Make a resolution to start fresh in life

Wednesday, January 1, 2014 - 19:00
No one is chained to their past

So, it’s time for another New Year’s resolution. I don’t remember if I’ve ever kept one for an entire year.

Every year at this time, people all over America resolve to make changes in their lives. What kind of changes?

I read somewhere that the number one resolution is to lose weight. According to a 2009-10 study by the CDC, nearly 70 percent of U.S. adults over age 20 were overweight.

Low-fat, no-fat, low-carb, no-carb, high this, high that. I usually resolve to lose weight right after a big meal, and I usually hang with it until I’m hungry again.

All kidding aside, there are much deeper questions that every person faces:


How will I spend my life?

What kind of work will I do?

Is there someone out there I can love and share my life with?

Is there a God?

Is there life after this life?

Does what I do really matter?

Can one person really change the world?

Can I have a new beginning, a fresh start in life?

How many of you have ever thought you’d like to be able to put the past behind you and start fresh from a particular moment forward? Is it possible?

It’s not only possible — it is God’s will for your life. You are not forever chained to your past.

Perhaps you’re thinking, “But you don’t know what I’ve done. You don’t know how I’m living.”

You’re right. But Jesus doesn’t base his relationship with us on our past or present behavior. Let me give an example:

There was a woman who’d led a hard life — one filled with a lot of pain and disappointment. No one starts out planning things that way, but her childhood dreams of being swept away by a knight in shining armor didn’t work out.
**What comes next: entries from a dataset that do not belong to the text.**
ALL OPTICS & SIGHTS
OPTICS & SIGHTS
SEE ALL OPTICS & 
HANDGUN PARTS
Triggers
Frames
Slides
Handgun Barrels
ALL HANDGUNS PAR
She had been married five times, and was currently living with some other guy who wouldn’t even marry her. She had an interesting encounter one day while she was getting water at the community well.


John 4: 7-10: When a Samaritan woman came to draw water, Jesus said to her, “Will you give me a drink?” (8) (His disciples had gone into the town to buy food.)

The Samaritan woman said to him, “You are a Jew and I am a Samaritan woman. How can you ask me for a drink?” (9) (For Jews do not associate with Samaritans.)

Jesus answered her, “If you knew the gift of God and who it is that asks you for a drink, you would have asked him and he would have given you living water.” (10)

She wasn’t a Jew. She was living a life contrary to what God teaches. Yet in spite of these things, or more accurately because of them, Jesus wanted to meet her. He reached out to her.

Jesus pointed out that he knew of her past and present living arrangements, yet he didn’t condemn her. Instead, he spoke to her about the future.


John 4: 25-26 The woman said, “I know that Messiah” (called Christ) “is coming. When he comes, he will explain everything to us.”

Then Jesus declared, “I who speak to you am he.” (26)

This was the moment of decision for the woman. Would she trudge back home to the same toil, the same routine, the same emptiness, the same unhealthy patterns and behaviors that had characterized much of her life to this point, or would she trust God for a fresh start?

She believed that Jesus told her the truth, and she took the first step — she chose, by faith — to receive forgiveness and a new life.

Many skeptics say, “That’s too easy. Put your faith in Christ and you get to start over? Right …”

It’s a problem of perspective. You see, they are valuing the gift of forgiveness by the cost to receive it (“It’s too easy.”)

A gift’s value is never determined by the cost to the one who receives it — it’s a gift — it’s free. We determine the value of a gift by what it cost the giver — and it cost Jesus everything — his life — to offer you this gift.

This year, why not make a resolution to start fresh in life, to make a new beginning. You are much loved. Join us for the journey.


Brad Rud is a senior pastor at the Crossing to New Life at Birchwood, Eagle River Church.